Passage shown Block Start

It doesn’t really bring anything new to the table, and would be relegated to the category of something like Box.net. That is another, me too, cloud service that exists for no better reason than that it can, bringing nothing new or interesting to the table. What saves SkyDrive from that fate is the way Microsoft is leveraging their other properties to add value to their cloud service.
If you are a Microsoft Office user, you will discover that SkyDrive is tightly integrated with that service. By default, you get most of the benefits of iCloud document syncing, except for Microsoft Office documents. Word to the wise: I wouldn’t try that trick of not saving documents with SkyDrive. But it is designed to keep all your documents in sync across devices. I’m no fan of Office. But if I had to use it, I would definitely be using SkyDrive for my files.
I suppose I should give an honorable mention to Google Drive. Disappointingly, Google Drive has absolutely nothing to do with self-driving cars. It is their Cloud service that is roughly equivalent to iCloud. If you are an Android user with iCloud envy, Google drive is for you. Disclaimer, I’m not a big fan of Google services. However, if you are, you would do well to have Google Drive.
A part of those services are knock-offs of Microsoft’s Office suite. Google Docs is sort of the poor man’s Word. A lot of small businesses use it as an alternative to a more mainstream solution. Since Android is Google’s mobile platform, Google services are the default for many users.

Passage shown Block End
Listed records Block Start

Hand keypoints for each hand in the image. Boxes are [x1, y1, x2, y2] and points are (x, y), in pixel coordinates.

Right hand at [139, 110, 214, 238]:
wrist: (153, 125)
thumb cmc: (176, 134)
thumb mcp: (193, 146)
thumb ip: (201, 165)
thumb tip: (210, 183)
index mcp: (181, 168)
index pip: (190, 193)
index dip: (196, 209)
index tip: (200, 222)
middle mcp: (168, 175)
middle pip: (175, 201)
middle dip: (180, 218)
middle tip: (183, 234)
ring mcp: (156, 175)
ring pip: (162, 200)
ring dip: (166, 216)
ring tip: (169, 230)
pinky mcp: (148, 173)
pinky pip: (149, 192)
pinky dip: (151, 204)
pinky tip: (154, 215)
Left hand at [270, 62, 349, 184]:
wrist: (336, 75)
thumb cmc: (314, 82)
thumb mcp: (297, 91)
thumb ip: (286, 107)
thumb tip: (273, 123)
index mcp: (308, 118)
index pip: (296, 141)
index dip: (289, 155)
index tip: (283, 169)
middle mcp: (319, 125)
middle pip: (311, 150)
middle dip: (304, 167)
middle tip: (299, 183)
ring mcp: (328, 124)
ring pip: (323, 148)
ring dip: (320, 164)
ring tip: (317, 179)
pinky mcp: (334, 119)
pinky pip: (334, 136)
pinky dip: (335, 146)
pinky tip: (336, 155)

Listed records Block End
Listed records Block Start

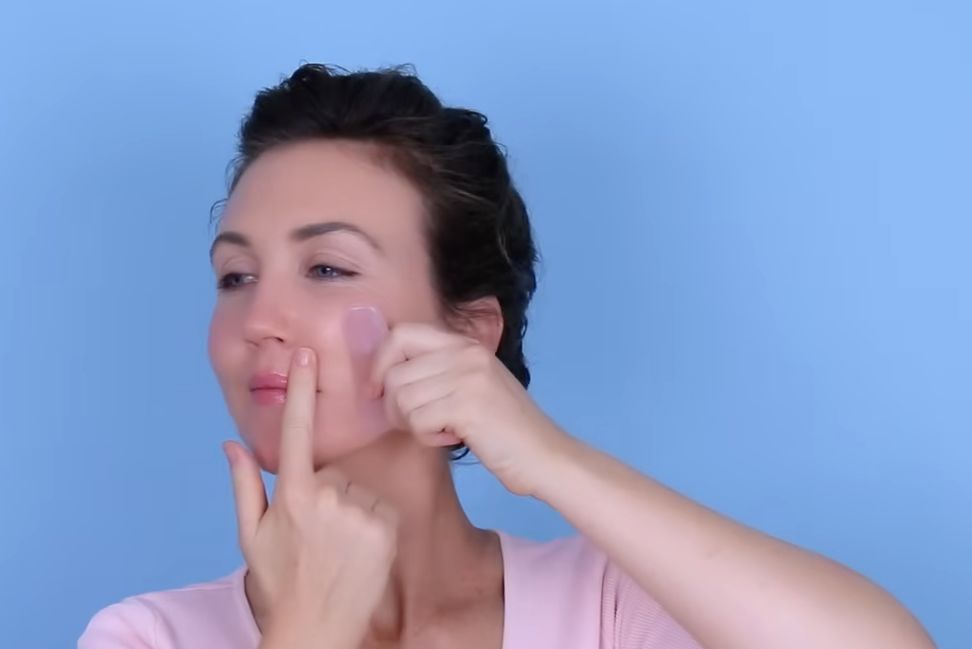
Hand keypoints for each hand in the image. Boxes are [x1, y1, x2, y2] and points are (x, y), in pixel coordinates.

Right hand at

Listed records Block End

**Work to be completed**
Echo the full passage on cloud storage services word for word. The listing is not needed for this work.

**Solved problem**
It doesn’t really bring anything new to the table, and would be relegated to the category of something like Box.net. That is another, me too, cloud service that exists for no better reason than that it can, bringing nothing new or interesting to the table. What saves SkyDrive from that fate is the way Microsoft is leveraging their other properties to add value to their cloud service.
If you are a Microsoft Office user, you will discover that SkyDrive is tightly integrated with that service. By default, you get most of the benefits of iCloud document syncing, except for Microsoft Office documents. Word to the wise: I wouldn’t try that trick of not saving documents with SkyDrive. But it is designed to keep all your documents in sync across devices. I’m no fan of Office. But if I had to use it, I would definitely be using SkyDrive for my files.
I suppose I should give an honorable mention to Google Drive. Disappointingly, Google Drive has absolutely nothing to do with self-driving cars. It is their Cloud service that is roughly equivalent to iCloud. If you are an Android user with iCloud envy, Google drive is for you. Disclaimer, I’m not a big fan of Google services. However, if you are, you would do well to have Google Drive.
A part of those services are knock-offs of Microsoft’s Office suite. Google Docs is sort of the poor man’s Word. A lot of small businesses use it as an alternative to a more mainstream solution. Since Android is Google’s mobile platform, Google services are the default for many users.